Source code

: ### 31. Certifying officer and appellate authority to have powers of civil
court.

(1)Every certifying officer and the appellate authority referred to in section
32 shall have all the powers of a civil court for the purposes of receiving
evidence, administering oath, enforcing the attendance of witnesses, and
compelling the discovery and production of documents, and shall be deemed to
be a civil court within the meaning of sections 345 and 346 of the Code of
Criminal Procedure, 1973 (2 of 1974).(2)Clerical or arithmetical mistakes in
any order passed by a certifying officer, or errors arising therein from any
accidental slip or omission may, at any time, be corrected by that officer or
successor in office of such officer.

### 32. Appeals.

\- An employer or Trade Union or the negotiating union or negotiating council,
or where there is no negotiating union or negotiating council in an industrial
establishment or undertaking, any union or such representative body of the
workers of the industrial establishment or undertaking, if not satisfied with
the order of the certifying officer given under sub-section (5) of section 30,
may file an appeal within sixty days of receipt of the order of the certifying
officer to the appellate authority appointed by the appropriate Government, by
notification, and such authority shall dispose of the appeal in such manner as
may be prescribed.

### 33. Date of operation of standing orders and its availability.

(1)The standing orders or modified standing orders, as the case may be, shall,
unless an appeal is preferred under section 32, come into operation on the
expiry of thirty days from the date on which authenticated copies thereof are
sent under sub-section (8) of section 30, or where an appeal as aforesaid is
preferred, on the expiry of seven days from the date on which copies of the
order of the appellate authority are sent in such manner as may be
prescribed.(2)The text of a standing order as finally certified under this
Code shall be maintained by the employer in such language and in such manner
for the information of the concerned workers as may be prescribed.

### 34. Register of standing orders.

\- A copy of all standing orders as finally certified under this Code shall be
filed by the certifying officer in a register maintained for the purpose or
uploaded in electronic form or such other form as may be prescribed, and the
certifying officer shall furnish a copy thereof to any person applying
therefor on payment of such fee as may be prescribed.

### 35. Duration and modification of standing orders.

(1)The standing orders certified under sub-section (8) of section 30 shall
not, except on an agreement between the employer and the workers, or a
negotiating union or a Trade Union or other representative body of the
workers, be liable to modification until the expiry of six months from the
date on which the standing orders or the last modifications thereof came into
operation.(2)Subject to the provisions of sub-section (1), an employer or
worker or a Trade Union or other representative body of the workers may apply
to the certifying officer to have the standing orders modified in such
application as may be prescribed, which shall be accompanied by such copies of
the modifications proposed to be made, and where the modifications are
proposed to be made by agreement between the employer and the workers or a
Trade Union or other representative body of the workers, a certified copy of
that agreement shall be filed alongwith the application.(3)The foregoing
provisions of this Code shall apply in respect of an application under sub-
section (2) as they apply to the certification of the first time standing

◇ ◇ ◇ ◇ ◇

[Required work] Tally the lines in the records above that contain the word "have", and give only that number.

[Exercise solution] 3